*** Records shown ***
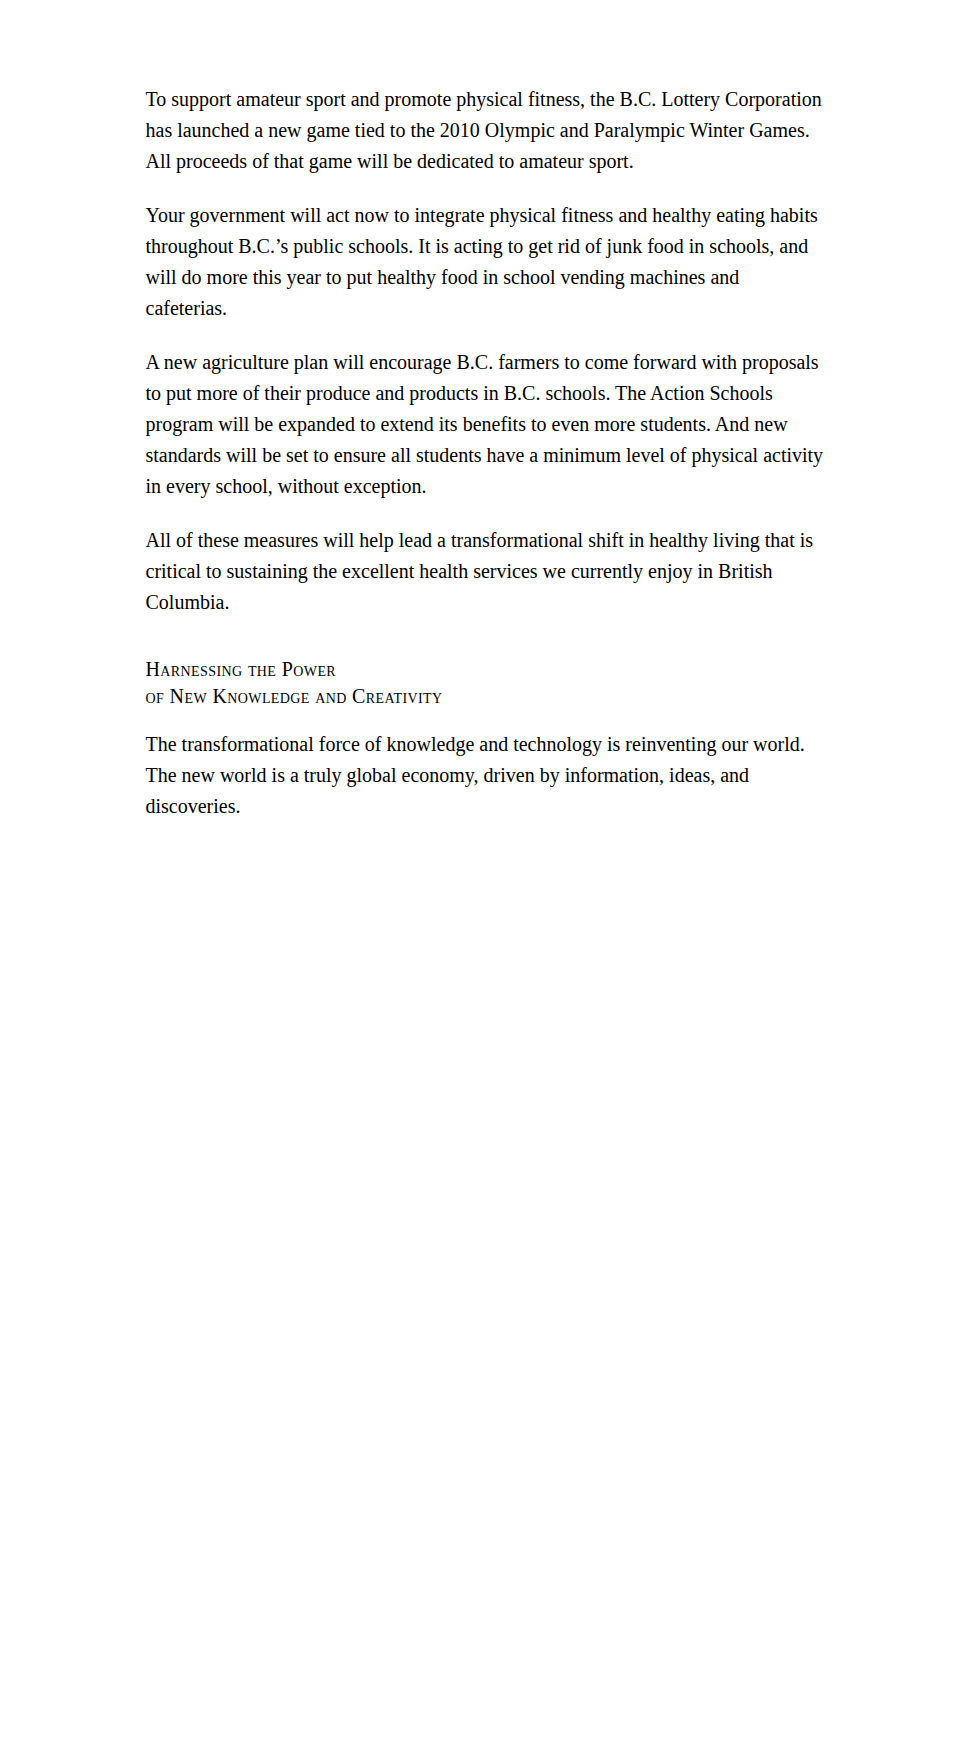To support amateur sport and promote physical fitness, the B.C. Lottery Corporation has launched a new game tied to the 2010 Olympic and Paralympic Winter Games. All proceeds of that game will be dedicated to amateur sport.
Your government will act now to integrate physical fitness and healthy eating habits throughout B.C.’s public schools. It is acting to get rid of junk food in schools, and will do more this year to put healthy food in school vending machines and cafeterias.
A new agriculture plan will encourage B.C. farmers to come forward with proposals to put more of their produce and products in B.C. schools. The Action Schools program will be expanded to extend its benefits to even more students. And new standards will be set to ensure all students have a minimum level of physical activity in every school, without exception.
All of these measures will help lead a transformational shift in healthy living that is critical to sustaining the excellent health services we currently enjoy in British Columbia.
Harnessing the Power
of New Knowledge and Creativity
The transformational force of knowledge and technology is reinventing our world. The new world is a truly global economy, driven by information, ideas, and discoveries.
— 16 —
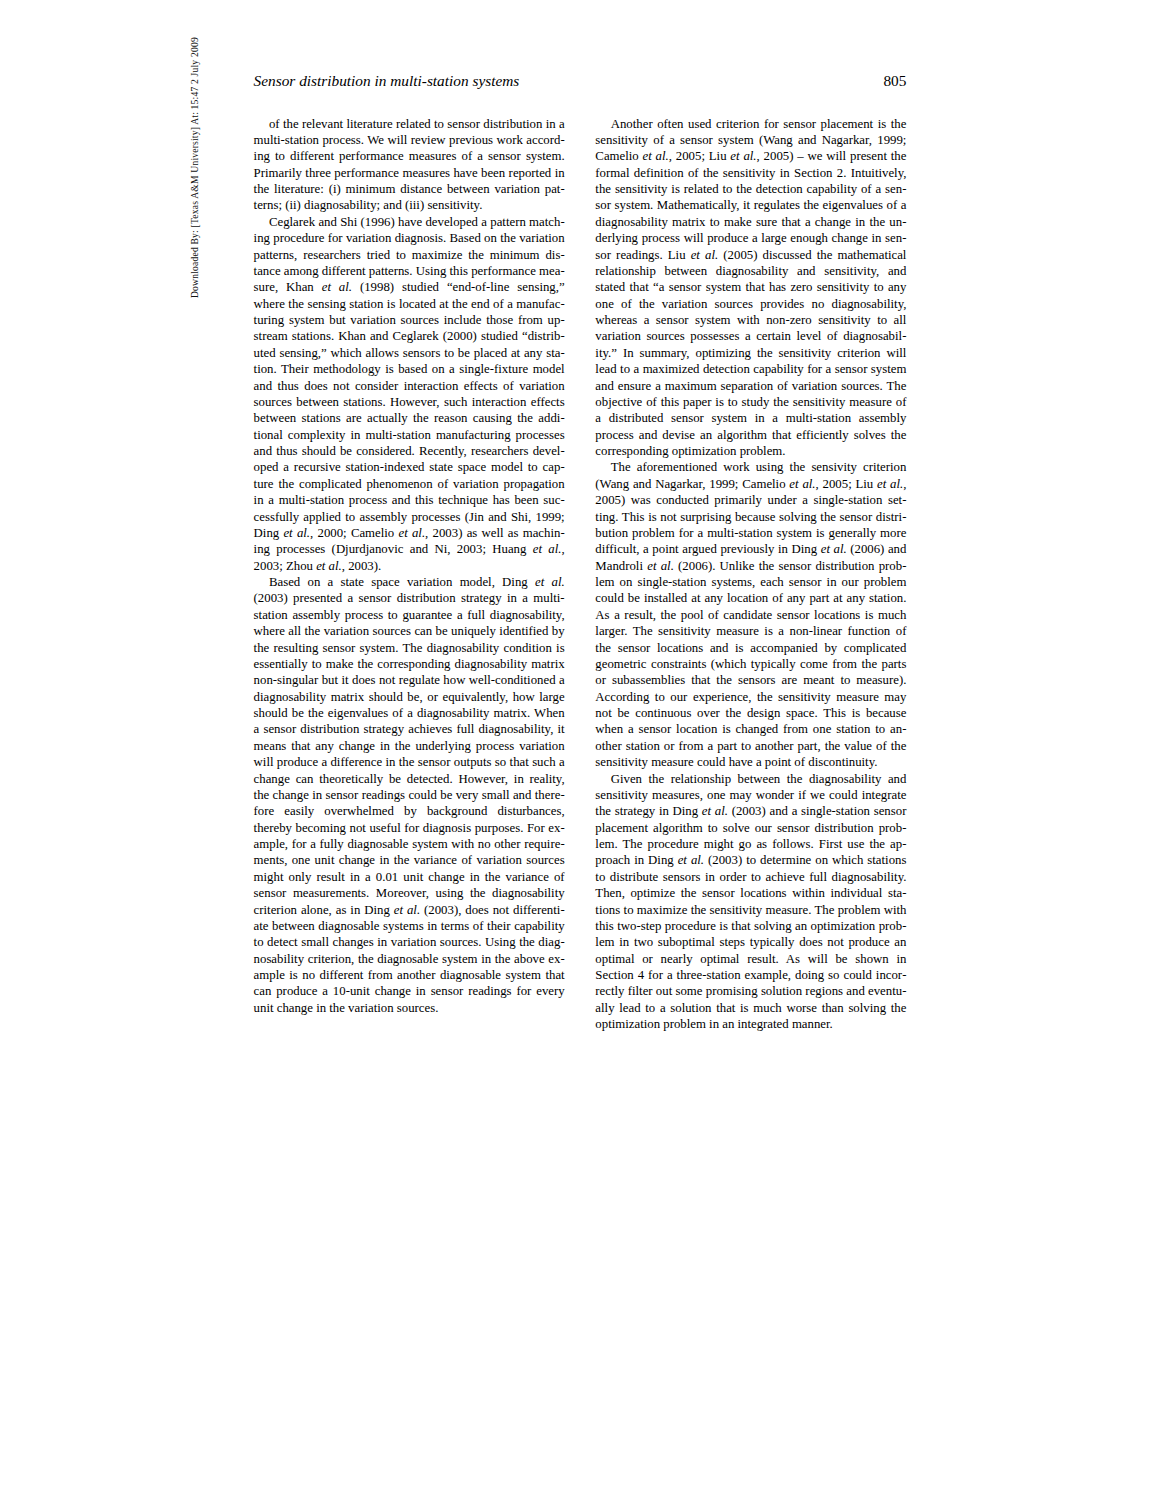Downloaded By: [Texas A&M University] At: 15:47 2 July 2009
Sensor distribution in multi-station systems
805
of the relevant literature related to sensor distribution in a multi-station process. We will review previous work according to different performance measures of a sensor system. Primarily three performance measures have been reported in the literature: (i) minimum distance between variation patterns; (ii) diagnosability; and (iii) sensitivity.
Ceglarek and Shi (1996) have developed a pattern matching procedure for variation diagnosis. Based on the variation patterns, researchers tried to maximize the minimum distance among different patterns. Using this performance measure, Khan et al. (1998) studied “end-of-line sensing,” where the sensing station is located at the end of a manufacturing system but variation sources include those from upstream stations. Khan and Ceglarek (2000) studied “distributed sensing,” which allows sensors to be placed at any station. Their methodology is based on a single-fixture model and thus does not consider interaction effects of variation sources between stations. However, such interaction effects between stations are actually the reason causing the additional complexity in multi-station manufacturing processes and thus should be considered. Recently, researchers developed a recursive station-indexed state space model to capture the complicated phenomenon of variation propagation in a multi-station process and this technique has been successfully applied to assembly processes (Jin and Shi, 1999; Ding et al., 2000; Camelio et al., 2003) as well as machining processes (Djurdjanovic and Ni, 2003; Huang et al., 2003; Zhou et al., 2003).
Based on a state space variation model, Ding et al. (2003) presented a sensor distribution strategy in a multi-station assembly process to guarantee a full diagnosability, where all the variation sources can be uniquely identified by the resulting sensor system. The diagnosability condition is essentially to make the corresponding diagnosability matrix non-singular but it does not regulate how well-conditioned a diagnosability matrix should be, or equivalently, how large should be the eigenvalues of a diagnosability matrix. When a sensor distribution strategy achieves full diagnosability, it means that any change in the underlying process variation will produce a difference in the sensor outputs so that such a change can theoretically be detected. However, in reality, the change in sensor readings could be very small and therefore easily overwhelmed by background disturbances, thereby becoming not useful for diagnosis purposes. For example, for a fully diagnosable system with no other requirements, one unit change in the variance of variation sources might only result in a 0.01 unit change in the variance of sensor measurements. Moreover, using the diagnosability criterion alone, as in Ding et al. (2003), does not differentiate between diagnosable systems in terms of their capability to detect small changes in variation sources. Using the diagnosability criterion, the diagnosable system in the above example is no different from another diagnosable system that can produce a 10-unit change in sensor readings for every unit change in the variation sources.
Another often used criterion for sensor placement is the sensitivity of a sensor system (Wang and Nagarkar, 1999; Camelio et al., 2005; Liu et al., 2005) – we will present the formal definition of the sensitivity in Section 2. Intuitively, the sensitivity is related to the detection capability of a sensor system. Mathematically, it regulates the eigenvalues of a diagnosability matrix to make sure that a change in the underlying process will produce a large enough change in sensor readings. Liu et al. (2005) discussed the mathematical relationship between diagnosability and sensitivity, and stated that “a sensor system that has zero sensitivity to any one of the variation sources provides no diagnosability, whereas a sensor system with non-zero sensitivity to all variation sources possesses a certain level of diagnosability.” In summary, optimizing the sensitivity criterion will lead to a maximized detection capability for a sensor system and ensure a maximum separation of variation sources. The objective of this paper is to study the sensitivity measure of a distributed sensor system in a multi-station assembly process and devise an algorithm that efficiently solves the corresponding optimization problem.
The aforementioned work using the sensivity criterion (Wang and Nagarkar, 1999; Camelio et al., 2005; Liu et al., 2005) was conducted primarily under a single-station setting. This is not surprising because solving the sensor distribution problem for a multi-station system is generally more difficult, a point argued previously in Ding et al. (2006) and Mandroli et al. (2006). Unlike the sensor distribution problem on single-station systems, each sensor in our problem could be installed at any location of any part at any station. As a result, the pool of candidate sensor locations is much larger. The sensitivity measure is a non-linear function of the sensor locations and is accompanied by complicated geometric constraints (which typically come from the parts or subassemblies that the sensors are meant to measure). According to our experience, the sensitivity measure may not be continuous over the design space. This is because when a sensor location is changed from one station to another station or from a part to another part, the value of the sensitivity measure could have a point of discontinuity.
Given the relationship between the diagnosability and sensitivity measures, one may wonder if we could integrate the strategy in Ding et al. (2003) and a single-station sensor placement algorithm to solve our sensor distribution problem. The procedure might go as follows. First use the approach in Ding et al. (2003) to determine on which stations to distribute sensors in order to achieve full diagnosability. Then, optimize the sensor locations within individual stations to maximize the sensitivity measure. The problem with this two-step procedure is that solving an optimization problem in two suboptimal steps typically does not produce an optimal or nearly optimal result. As will be shown in Section 4 for a three-station example, doing so could incorrectly filter out some promising solution regions and eventually lead to a solution that is much worse than solving the optimization problem in an integrated manner.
*** End of Records shown ***
» Assignment: Only lines holding the word "healthy" belong in the answer; copy each one from the material.

» Your solution:
Your government will act now to integrate physical fitness and healthy eating habits throughout B.C.’s public schools. It is acting to get rid of junk food in schools, and will do more this year to put healthy food in school vending machines and cafeterias.
All of these measures will help lead a transformational shift in healthy living that is critical to sustaining the excellent health services we currently enjoy in British Columbia.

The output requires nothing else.